Weak inflation data dents euro, sparks ECB policy action talk


(MENAFN– ecpulse) The Euro has finally let go and made its way sharply back to below $1.36, seeing it drop over the last week to a two week low after consolidating around the key $1.38 level, its highest level in nearly two years for around a week.

Economic recovery in the Eurozone is feeble! That was essentially the prognosis from two key economic indicators published last week, fueling speculation that the European Central Bank will cut interest rate to help the economy amid lower than expected inflation rates and record high jobless rate.

The number of people out of work in the countries using the euro currency rose slightly in September, as labor market continue to suffer for months if not years to come while inflation fell more than expected — both signs of a weak economy.

The data, which showed Eurozone unemployment stuck at a record high of 12.2 percent and inflation at its lowest level in four years, served as a reminder that a long convalescence lies ahead for Europe, which contradicts with other positive economic news recently, notably an end to the recession in Spain.

Spain, one of the countries hit hardest by the euro zone debt crisis, returned to growth in the third quarter of 2013.

The euro was earlier weighed by comments made by ECB Governing Council member Ewald Nowotny, who said the central bank it is prepared to provide more liquidity when cheap long-term loans it made in late 2011 and early 2012 expire.

Renewed pressure on the euro pushed the dollar index higher to a two-week high last week after a two-day Federal Reserve meeting statement showed the Fed’s policy decision was deemed less dovish than expected although the central bank maintained its bond buying program.

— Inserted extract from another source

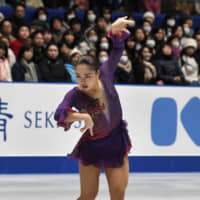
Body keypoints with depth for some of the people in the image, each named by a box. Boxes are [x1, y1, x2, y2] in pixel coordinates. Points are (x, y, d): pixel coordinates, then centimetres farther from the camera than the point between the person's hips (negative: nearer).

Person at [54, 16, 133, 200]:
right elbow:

In a statement released after the conclusion of its policy meeting, the Fed decided to continue buying $85 billion in bonds every month and keep its benchmark short-term interest rate near zero.

The Fed pointed to fiscal policy (government spending cuts, the shutdown and debt ceiling debate) as "restraining economic growth."

The central bank has been buying $85 billion in bonds every month since September 2012, and has said it will continue to do so until the job market improves substantially. The program is now nearing $1 trillion in total, yet that goal remains elusive.